Images from a CT scanner build up a three-dimensional block. Gradually, the ribs, diaphragm, and beating human heart can be recognized. The camera perspective changes, and a single image layer comes to the foreground, showing how heart valves open and close with the heartbeat. Refined algorithms visualize the blood flow based on an MR image that appears thereafter. Hundreds of colored sparks fly in rhythm with the heartbeat through the vessels and heart chambers and visualize the areas where blood flow is particularly fast and forceful. When not accompanied by live commentary, a soundscape composed specifically for the sequence can be heard.
The three-minute sequence is based exclusively on real medical data gathered by the Institute’s MRI scanner. The CT data were provided by the University Clinic in Marburg. Fraunhofer scientists created the movie using “MeVisLab”, a software package for developing medical image processing assistance systems for physicians. Experts and industrial partners around the world currently use MeVisLab.
The researchers used sophisticated volume rendering methods to create the aesthetical images. The blood flow sequence is a product of a new method, in the process of being applied to the clinical routine in Bremen, called particle-based flow visualization. The concept stems from computer simulations for wind channel experiments. Fed with the MRI data and adjusted to the human body, it can now visualize blood streams in vascular system.
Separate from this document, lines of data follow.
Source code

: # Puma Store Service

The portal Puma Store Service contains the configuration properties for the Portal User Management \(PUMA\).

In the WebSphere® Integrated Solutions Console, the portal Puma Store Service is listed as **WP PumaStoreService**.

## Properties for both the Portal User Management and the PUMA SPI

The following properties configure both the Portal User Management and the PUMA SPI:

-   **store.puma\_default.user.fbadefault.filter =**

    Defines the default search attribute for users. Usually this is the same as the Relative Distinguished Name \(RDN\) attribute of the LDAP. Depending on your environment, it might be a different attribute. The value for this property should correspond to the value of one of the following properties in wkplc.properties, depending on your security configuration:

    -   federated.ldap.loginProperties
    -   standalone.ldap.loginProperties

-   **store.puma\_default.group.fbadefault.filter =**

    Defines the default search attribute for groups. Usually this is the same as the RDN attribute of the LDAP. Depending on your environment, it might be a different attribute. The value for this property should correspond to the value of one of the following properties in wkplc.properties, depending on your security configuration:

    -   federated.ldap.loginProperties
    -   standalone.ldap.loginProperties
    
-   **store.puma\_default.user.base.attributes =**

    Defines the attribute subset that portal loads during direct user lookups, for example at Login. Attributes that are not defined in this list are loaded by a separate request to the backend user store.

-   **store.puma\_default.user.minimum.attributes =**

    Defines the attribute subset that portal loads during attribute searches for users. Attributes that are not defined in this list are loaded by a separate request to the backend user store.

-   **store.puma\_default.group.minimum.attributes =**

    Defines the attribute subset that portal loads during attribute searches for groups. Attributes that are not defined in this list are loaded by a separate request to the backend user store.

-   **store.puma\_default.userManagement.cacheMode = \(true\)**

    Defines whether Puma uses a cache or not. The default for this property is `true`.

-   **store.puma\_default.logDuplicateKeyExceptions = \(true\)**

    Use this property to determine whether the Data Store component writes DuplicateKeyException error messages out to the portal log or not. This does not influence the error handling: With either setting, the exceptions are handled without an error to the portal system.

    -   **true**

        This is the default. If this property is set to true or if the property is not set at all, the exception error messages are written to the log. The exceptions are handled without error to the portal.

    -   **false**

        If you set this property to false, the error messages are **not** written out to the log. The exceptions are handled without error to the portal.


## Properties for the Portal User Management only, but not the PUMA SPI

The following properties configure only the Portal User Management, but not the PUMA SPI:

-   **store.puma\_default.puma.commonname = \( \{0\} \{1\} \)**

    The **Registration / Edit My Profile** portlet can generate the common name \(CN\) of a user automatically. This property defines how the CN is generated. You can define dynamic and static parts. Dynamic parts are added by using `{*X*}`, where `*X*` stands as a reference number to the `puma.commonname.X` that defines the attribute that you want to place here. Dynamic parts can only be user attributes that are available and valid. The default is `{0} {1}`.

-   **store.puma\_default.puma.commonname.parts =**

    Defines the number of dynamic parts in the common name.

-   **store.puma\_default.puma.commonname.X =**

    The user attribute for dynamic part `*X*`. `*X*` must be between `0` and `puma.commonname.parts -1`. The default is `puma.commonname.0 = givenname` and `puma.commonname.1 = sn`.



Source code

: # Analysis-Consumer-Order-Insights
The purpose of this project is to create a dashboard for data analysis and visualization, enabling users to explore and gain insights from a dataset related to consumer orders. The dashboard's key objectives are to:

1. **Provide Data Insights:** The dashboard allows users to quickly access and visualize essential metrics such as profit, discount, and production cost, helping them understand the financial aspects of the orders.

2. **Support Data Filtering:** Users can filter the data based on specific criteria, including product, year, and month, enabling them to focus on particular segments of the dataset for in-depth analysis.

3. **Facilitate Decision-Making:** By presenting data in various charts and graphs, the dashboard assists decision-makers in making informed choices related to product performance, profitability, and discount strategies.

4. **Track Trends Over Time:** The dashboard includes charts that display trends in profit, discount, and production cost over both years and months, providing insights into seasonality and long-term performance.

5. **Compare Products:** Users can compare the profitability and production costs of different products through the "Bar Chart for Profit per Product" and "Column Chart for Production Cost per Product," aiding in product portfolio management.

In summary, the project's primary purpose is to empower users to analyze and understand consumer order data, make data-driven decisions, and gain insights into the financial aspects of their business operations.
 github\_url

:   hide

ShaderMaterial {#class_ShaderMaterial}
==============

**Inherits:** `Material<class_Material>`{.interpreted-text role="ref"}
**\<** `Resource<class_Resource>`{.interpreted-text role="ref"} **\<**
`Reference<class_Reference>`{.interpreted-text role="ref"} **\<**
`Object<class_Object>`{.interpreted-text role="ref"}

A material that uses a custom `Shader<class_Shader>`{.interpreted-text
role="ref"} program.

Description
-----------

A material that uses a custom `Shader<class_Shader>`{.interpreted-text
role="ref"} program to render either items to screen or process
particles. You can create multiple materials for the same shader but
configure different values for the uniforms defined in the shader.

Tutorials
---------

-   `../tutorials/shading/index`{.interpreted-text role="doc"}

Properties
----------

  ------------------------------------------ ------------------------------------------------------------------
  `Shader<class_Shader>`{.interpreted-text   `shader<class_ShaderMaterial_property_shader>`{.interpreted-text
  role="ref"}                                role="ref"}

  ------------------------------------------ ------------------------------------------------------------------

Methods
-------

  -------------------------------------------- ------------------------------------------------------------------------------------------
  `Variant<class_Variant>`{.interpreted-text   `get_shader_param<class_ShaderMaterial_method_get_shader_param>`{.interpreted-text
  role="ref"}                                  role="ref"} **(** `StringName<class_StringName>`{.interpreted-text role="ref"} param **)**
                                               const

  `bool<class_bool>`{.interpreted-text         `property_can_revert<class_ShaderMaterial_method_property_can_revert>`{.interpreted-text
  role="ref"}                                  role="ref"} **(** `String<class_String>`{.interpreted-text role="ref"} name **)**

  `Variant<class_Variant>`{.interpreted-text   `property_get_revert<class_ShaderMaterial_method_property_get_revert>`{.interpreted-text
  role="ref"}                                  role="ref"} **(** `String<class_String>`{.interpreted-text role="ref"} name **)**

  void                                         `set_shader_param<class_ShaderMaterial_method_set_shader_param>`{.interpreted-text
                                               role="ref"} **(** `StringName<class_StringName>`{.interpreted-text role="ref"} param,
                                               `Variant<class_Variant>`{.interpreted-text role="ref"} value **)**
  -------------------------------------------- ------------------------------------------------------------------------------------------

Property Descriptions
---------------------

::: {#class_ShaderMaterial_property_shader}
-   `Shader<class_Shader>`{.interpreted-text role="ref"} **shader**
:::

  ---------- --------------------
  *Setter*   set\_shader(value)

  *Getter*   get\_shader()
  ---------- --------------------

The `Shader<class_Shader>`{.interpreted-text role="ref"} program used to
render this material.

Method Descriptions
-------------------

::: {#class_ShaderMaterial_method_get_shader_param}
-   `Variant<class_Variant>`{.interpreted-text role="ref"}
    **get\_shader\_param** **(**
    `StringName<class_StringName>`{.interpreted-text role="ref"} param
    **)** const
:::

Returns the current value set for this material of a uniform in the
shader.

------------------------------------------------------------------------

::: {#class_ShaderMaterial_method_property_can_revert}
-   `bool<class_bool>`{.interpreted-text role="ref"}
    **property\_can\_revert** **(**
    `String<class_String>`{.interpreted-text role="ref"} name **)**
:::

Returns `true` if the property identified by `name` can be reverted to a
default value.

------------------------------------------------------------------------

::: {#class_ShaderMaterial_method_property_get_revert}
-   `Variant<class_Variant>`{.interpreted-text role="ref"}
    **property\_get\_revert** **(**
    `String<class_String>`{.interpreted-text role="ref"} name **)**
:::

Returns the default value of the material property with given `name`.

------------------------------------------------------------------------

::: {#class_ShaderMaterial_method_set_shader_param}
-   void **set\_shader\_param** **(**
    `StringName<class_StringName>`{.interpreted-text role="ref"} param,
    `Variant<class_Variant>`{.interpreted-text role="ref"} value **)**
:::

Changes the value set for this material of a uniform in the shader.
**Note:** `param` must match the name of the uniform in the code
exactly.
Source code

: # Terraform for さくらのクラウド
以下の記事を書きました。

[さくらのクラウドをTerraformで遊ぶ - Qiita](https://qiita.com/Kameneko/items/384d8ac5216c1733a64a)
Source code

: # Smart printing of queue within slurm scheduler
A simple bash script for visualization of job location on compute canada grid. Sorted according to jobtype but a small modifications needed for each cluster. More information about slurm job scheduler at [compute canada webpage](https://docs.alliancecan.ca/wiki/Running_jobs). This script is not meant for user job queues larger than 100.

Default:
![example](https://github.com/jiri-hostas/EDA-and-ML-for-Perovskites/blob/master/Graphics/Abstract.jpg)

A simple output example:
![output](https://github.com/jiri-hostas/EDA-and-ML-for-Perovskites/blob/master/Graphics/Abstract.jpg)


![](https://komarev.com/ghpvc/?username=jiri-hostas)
Other techniques used for the video have already proven themselves in the clinical routine. Doctors can use software assistants to view specific images of the data set that present important details, such as heart valves, particularly well.
The heart sequence is not the first joint project between Bremen and Linz. At the Ars Electronica Festival in 2013, Fraunhofer MEVIS showcased “Poking Florian,” an interactive installation that visualizes the nerve fibers and their function in the human brain. Other cultural institutions also profit from exhibits designed at Fraunhofer MEVIS. Recently, “Image Man” was installed in the Universum® Science Center in Bremen. The exhibit is a life-size figure containing ten segments that present the possibilities of different imaging methods, such as X-ray, CT, and MRI.
The experts work not only on medical videos and hands-on exhibits based on real medical data; they also develop applications for virtual reality glasses. In the future, their programs could help train medical personnel and explain information to patients.